A model named Liskula Cohen was being attacked on a blog called Skanks in NYC. The author of the Skanks blog was anonymous. Kashmir Hill reports:
Cohen started pursuing the defamation suit against the anonymous ‘Skanks’ blogger in January after discovering the site, on which the blogger called Cohen a skank, a ho, and an old hag, among other nasty things, and posted photos of her, taken from various websites. Since Cohen needed the identity of the blogger in order to file the lawsuit against her, a judge in Manhattan granted Cohen’s request to force Google to reveal the e-mail address and IP address of the alleged defamer.
Cohen has since dropped her $3 million lawsuit. The unmasked blogger — Rosemary Port — plans to sue Google for $15 million for breaching its fiduciary duty to defend her anonymity.
Over at CyberSLAPP, a website maintained by EFF (disclosure: I’m on EFF’s advisory board), ACLU, CDT, EPIC, and Public Citizen, they have posted documents from the case, including the court’s order to Google to unmask the author of Skanks.
CyberSLAPP seeks to combat frivolous lawsuits to reveal another’s identity:
CyberSLAPP cases typically involve a person who has posted anonymous criticisms of a corporation or public figure on the Internet. The target of the criticism then files a frivolous lawsuit just so they can issue a subpoena to the Web site or Internet Service Provider (ISP) involved, discover the identity of their anonymous critic, and intimidate or silence them.

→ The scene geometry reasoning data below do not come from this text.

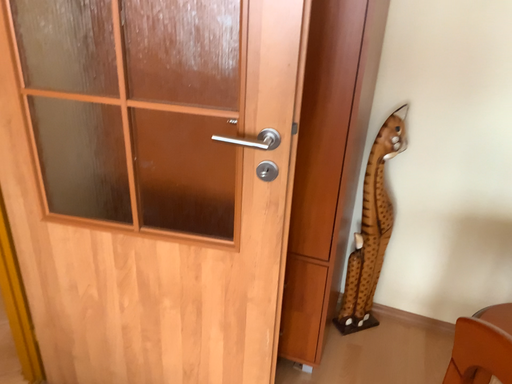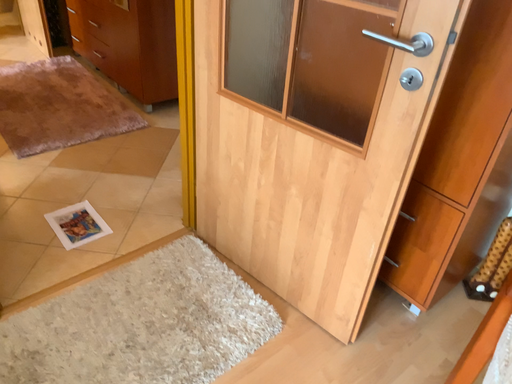
Question: How did the camera likely rotate when shooting the video?

Choices:
 (A) rotated right
 (B) rotated left

Answer: (B)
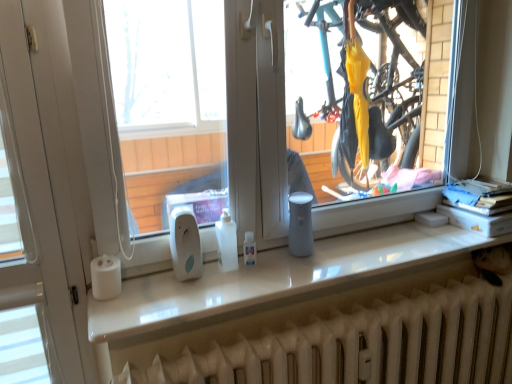
Question: From a real-world perspective, is white glossy counter top at center positioned above or below white matte paper towel at left?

The Skanks in NYC raises a lot of interesting issues. I’ll tackle a few in this post.
1.Was Cohen’s lawsuit frivolous? Cohen might have a decent defamation lawsuit, but she subsequently dropped it when she found out Cohen’s identity. This behavior indicates she was using the lawsuit only to unmask the blogger. I agree with CyberSLAPP that such a practice should be restricted.